Most comments here surprise me: I am using Githubs Copilot / ChatGPT 4.0 at work with a code base which is mostly implements a basic CRUD service... and outside of small/trivial example (where the generated code is mostly okay), prompting is more often than not a total waste of time. Now, I wonder if I am just totally unable to write/refine good prompts for the LLM (as it works for smaller samples, I hope I am not too far off) or what could explain the huge discrepancy of experience. (Just for the record: I would totally not mind if the LLM writes the code for the stuff I have to do at work.)
To clarify my questions: - Who here uses LLMs to generate code for bigger projects at work? (>= 20k lines of code) - If you use LLMs for bigger projects: Do you need to change your prompting strategy to get good results? - What programming languages are you using in your code bases? - Are there other people here who experience that LLMs are no help for non trivial problems?
My employer gives me access to Jetbrains AI, I work on a Vue Frontend with a Kotlin Spring Boot backend.
The codebase is not too old and has grown without too much technical debt, with complex prompts I never had decent success. Its usefull for quick "what does this do" checks but any real functionality seems to be lacking.
Maybe I'm not refining my prompts good enough but doing so would take longer than implementing it myself.

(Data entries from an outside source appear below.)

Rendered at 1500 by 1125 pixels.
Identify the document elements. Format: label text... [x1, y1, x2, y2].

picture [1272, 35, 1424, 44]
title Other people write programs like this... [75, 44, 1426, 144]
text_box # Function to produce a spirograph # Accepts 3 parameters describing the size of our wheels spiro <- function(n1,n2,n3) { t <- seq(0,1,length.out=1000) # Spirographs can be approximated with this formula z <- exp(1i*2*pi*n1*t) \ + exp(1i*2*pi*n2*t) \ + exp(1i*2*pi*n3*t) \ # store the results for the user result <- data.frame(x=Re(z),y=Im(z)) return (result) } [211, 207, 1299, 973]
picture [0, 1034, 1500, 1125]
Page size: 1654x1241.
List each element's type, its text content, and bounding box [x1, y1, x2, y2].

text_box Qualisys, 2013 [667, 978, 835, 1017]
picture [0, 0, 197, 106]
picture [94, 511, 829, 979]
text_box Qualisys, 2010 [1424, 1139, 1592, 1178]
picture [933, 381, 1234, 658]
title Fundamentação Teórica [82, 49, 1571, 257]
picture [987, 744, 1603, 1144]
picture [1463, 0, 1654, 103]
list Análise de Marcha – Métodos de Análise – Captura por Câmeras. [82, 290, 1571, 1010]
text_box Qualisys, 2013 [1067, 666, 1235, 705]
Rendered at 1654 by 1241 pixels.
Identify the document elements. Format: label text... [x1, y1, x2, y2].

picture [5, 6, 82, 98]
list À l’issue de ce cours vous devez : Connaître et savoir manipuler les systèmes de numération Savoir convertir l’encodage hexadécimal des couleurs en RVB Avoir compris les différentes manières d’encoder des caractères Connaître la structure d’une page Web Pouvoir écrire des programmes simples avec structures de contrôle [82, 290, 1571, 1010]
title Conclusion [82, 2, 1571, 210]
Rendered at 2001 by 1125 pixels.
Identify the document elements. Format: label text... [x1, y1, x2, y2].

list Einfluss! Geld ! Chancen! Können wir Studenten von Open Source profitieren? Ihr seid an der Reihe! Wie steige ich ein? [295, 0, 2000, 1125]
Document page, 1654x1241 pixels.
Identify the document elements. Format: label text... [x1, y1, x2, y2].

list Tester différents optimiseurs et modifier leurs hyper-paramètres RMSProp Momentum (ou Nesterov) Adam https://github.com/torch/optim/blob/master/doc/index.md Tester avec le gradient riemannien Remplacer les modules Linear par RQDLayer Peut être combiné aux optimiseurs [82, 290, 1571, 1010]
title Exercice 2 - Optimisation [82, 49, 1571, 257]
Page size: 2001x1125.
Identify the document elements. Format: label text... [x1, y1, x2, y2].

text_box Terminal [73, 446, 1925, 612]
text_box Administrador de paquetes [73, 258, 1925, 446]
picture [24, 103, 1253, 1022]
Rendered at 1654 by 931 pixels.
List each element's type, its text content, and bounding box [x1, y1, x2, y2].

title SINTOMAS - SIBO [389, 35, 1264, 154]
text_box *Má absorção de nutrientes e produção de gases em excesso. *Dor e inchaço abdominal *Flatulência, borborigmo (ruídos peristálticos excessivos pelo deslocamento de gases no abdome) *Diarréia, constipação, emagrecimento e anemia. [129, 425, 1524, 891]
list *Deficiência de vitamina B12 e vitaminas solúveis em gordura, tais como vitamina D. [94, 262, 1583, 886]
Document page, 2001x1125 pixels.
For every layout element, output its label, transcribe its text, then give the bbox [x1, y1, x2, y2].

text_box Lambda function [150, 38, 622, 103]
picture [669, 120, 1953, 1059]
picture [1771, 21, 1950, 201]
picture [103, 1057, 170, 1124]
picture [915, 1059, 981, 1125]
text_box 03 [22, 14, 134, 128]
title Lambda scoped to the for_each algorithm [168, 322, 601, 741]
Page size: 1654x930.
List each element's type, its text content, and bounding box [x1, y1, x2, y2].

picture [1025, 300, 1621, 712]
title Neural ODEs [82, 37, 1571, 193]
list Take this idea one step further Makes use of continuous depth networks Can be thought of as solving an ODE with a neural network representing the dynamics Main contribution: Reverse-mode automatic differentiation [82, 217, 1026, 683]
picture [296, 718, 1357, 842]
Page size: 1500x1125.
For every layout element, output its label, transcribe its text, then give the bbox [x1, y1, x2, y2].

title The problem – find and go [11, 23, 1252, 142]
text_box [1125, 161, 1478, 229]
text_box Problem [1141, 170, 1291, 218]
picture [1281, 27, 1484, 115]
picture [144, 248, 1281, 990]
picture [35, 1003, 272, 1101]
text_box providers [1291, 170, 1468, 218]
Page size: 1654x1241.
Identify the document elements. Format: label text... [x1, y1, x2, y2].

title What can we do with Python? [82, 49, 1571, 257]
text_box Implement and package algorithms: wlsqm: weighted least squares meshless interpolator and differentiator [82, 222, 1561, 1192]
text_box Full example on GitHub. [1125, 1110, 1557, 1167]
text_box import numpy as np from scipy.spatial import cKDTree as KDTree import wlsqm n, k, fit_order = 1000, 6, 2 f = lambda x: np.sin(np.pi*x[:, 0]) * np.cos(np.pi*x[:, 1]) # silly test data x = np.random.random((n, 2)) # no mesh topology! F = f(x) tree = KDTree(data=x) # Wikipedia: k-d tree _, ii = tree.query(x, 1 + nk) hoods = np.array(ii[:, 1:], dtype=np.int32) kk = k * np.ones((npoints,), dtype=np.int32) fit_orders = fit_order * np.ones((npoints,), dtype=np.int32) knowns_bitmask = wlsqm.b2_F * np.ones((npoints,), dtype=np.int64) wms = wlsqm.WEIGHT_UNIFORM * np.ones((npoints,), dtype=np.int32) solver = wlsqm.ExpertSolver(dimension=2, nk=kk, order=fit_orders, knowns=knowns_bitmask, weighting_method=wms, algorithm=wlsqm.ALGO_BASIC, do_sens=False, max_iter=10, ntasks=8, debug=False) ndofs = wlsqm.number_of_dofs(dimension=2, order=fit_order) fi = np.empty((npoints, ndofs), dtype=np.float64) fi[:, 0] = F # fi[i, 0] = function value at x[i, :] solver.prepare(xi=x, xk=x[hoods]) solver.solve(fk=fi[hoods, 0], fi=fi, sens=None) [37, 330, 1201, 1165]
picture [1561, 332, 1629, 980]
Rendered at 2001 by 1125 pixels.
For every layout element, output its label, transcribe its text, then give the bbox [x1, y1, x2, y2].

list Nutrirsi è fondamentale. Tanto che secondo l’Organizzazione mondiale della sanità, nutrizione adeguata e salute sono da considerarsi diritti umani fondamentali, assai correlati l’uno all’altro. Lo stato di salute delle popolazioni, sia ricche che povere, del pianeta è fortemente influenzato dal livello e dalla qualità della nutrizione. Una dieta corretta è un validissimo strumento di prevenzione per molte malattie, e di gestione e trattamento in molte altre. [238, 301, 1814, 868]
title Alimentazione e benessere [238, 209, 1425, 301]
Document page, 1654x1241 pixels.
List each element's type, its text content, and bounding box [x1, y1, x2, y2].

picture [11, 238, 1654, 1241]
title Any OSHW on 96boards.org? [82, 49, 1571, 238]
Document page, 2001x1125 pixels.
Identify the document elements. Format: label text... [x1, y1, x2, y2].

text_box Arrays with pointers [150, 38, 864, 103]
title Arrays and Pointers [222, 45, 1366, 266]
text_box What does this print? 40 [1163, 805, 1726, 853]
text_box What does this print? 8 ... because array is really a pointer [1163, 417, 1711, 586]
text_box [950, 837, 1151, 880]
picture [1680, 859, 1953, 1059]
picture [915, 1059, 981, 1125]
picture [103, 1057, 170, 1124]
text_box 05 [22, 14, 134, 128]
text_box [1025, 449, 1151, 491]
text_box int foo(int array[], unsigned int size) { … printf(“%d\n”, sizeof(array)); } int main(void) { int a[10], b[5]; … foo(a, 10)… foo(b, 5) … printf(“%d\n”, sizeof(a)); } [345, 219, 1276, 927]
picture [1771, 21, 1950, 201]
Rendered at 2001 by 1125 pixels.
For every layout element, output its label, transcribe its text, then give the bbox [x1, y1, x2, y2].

Recently I tried Jetbrains Junie, which acts like Claude if I understand it correctly.
I had a really refined prompt, ran it three times with adjustments and fine tuning but the result was still lacking. So I tossed it and wrote it myself. But watching the machine nearly getting it right was still impressive.
You are just bad with prompting or working with very obscure language/framework or bad coding pattern or all of it. I had a talk with a seasoned engineer who has been coding for 50 years and has created many amazing things over lifetime about him having really bad results with AI tools I suggested for him. When I use AI for the same purposes in the same repo he's working on, it works nicely. When he does it, results are always not what he wants. It comes down to a combination of him not understanding how to guide the LLMs to correct direction and using a language/framework (he's not familiar with) he can't judge the LLMs output. It is really important to know what you want, be able to describe it in short points (but important points). Points that you know ai will mess up if you don't specify. And also be able to figure out which direction the ai is heading with the solution and correct it EARLY rather than later. Not overloading context/memory with unnecessary things. Focusing on key areas to improve and much more. I'm using AI to get solutions done that I can definitely do myself but it'll take a certain amount of time to hunt down all documentation, API/lib calls etc. With AI, 1/10th time is enough.
I've had massive success with java, js/TS, html css, go, rust, python, bitbucket pipelines/GitHub actions, cdk, docker compose, SQL, flutter/dart, swift etc.
Play with Cursor or Claude Code a bit and then make a decision. I am not on the this is going to replace Devs boat, but this has changed the way I code and approach things.
Copilot is just plain bad. The result is day and night compare with cursor + gemini 2.5 (of course with good prompting)
> Now, I wonder if I am just totally unable to write/refine good prompts for the LLM (as it works for smaller samples, I hope I am not too far off) or what could explain the huge discrepancy of experience.
Programming language / stack plays plays a big role, I presume.
Same here. We have a massive codebase with large classes and the LLMs are not very helpful. Frontend stuff is okay sometimes but the backend models are too complex at this point, I guess.
Tooling and available context size matters a lot. I'm having decent luck with Gemini 2.5 and Roo Code.
I'm in the same boat. I've largely stopped using these tools other than asking questions about a language that I'm less familiar with or a complex type in typescript for which it can be helpful (sometimes). Otherwise, I felt like I was just wasting my time and becoming lazier/worse as a developer. I do wonder whether LLMs have hit a wall and we're in a hype cycle.